Kremlin accuses Biden of 'demonising' Russia to win more Ukraine money from Congress

  • World
  • Thursday, 07 Dec 2023

Vendors remove debris at a local market following recent shelling in the course of Russia-Ukraine conflict in Donetsk, Russian-controlled Ukraine, December 6, 2023. REUTERS/Valery Melnikov

MOSCOW (Reuters) - The Kremlin on Thursday accused President Joe Biden of seeking to demonise Russia in order to wring more funds from Congress to keep the war in Ukraine going, something Moscow likened to burning U.S. taxpayers' money in a furnace.

Biden pleaded with Republicans on Wednesday for a fresh infusion of military aid for Ukraine, warning that a victory for Russia over Kyiv would leave Moscow in position to attack NATO allies and could draw U.S. troops into a war.

However, Senate Republicans later on Wednesday blocked Democratic-backed legislation that would have provided billions of dollars in new security assistance for Ukraine, saying they wanted to press their point about the importance of tighter border policy.

Kremlin spokesman Dmitry Peskov accused Biden of trying to persuade U.S. lawmakers to do something that Moscow has long argued is futile and will merely prolong a war which Russia has said it must win to protect its own security.

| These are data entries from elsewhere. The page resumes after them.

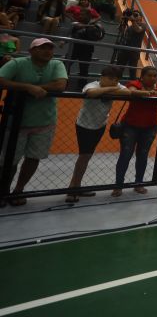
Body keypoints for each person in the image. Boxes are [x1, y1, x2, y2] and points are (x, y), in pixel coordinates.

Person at [0, 38, 68, 206]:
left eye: (50, 48)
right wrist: (28, 87)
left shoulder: (57, 64)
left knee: (33, 158)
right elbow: (1, 80)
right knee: (9, 160)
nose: (47, 51)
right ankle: (3, 191)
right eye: (42, 48)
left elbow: (60, 85)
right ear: (31, 51)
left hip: (44, 121)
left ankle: (18, 190)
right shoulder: (18, 63)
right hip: (16, 121)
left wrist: (37, 88)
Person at [66, 66, 130, 203]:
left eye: (116, 80)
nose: (114, 82)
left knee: (87, 156)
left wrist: (111, 88)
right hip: (84, 125)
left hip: (100, 125)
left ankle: (76, 186)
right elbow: (91, 93)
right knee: (84, 157)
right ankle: (72, 189)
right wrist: (112, 89)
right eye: (111, 79)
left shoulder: (116, 85)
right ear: (102, 77)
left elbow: (128, 93)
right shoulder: (92, 84)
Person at [112, 66, 157, 196]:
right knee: (125, 155)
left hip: (149, 127)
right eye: (149, 75)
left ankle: (138, 184)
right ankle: (118, 185)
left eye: (154, 76)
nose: (152, 78)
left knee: (143, 156)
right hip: (130, 126)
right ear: (142, 76)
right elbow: (131, 91)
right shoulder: (136, 83)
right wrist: (148, 93)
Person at [114, 10, 145, 80]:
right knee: (119, 69)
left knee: (132, 71)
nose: (134, 16)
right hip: (124, 49)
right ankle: (115, 83)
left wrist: (132, 20)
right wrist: (123, 21)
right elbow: (121, 31)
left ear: (141, 17)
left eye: (136, 15)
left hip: (134, 51)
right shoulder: (130, 26)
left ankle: (133, 85)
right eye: (133, 15)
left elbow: (138, 30)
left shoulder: (143, 25)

"We very much regret that the U.S. leadership continues its habit of using Russia as a tool in its domestic affairs," said Peskov.

"And in this case specifically, they are engaged in an absolutely blatant demonisation of our country in order to manipulate their congressmen and senators in order to continue to burn American taxpayers' money in the furnace of the Ukrainian war.

"We believe that this is a very unfortunate practice, and we would like to hope that there are still many people with sober minds among American congressmen who understand that this is nothing but absolute demonisation aimed at manipulating them."

Putin sent troops into Ukraine early last year, triggering a war that has killed or wounded hundreds of thousands and led to the biggest confrontation between Russia and the West in six decades.

The West has given Ukraine more than $246 billion in aid and weapons, but a Ukrainian counteroffensive has failed and Russia remains in control of just under a fifth of Ukrainian territory.

In his plea to Republicans on Wednesday, Biden said:

"If Putin takes Ukraine, he won’t stop there," predicting that Putin would go on to attack a NATO ally.

Then, Biden added, "we’ll have something that we don't seek and that we don't have today: American troops fighting Russian troops".

Sergei Naryshkin, Putin's foreign intelligence chief, told the United States earlier on Thursday that Western support for Ukraine would turn the conflict into a "second Vietnam" haunting Washington for years to come.

"Ultimately, the U.S. risks creating a 'second Vietnam' for itself, and every new American administration will have to try to deal with it," the head of Russia's Foreign Intelligence Service (SVR), said in an article.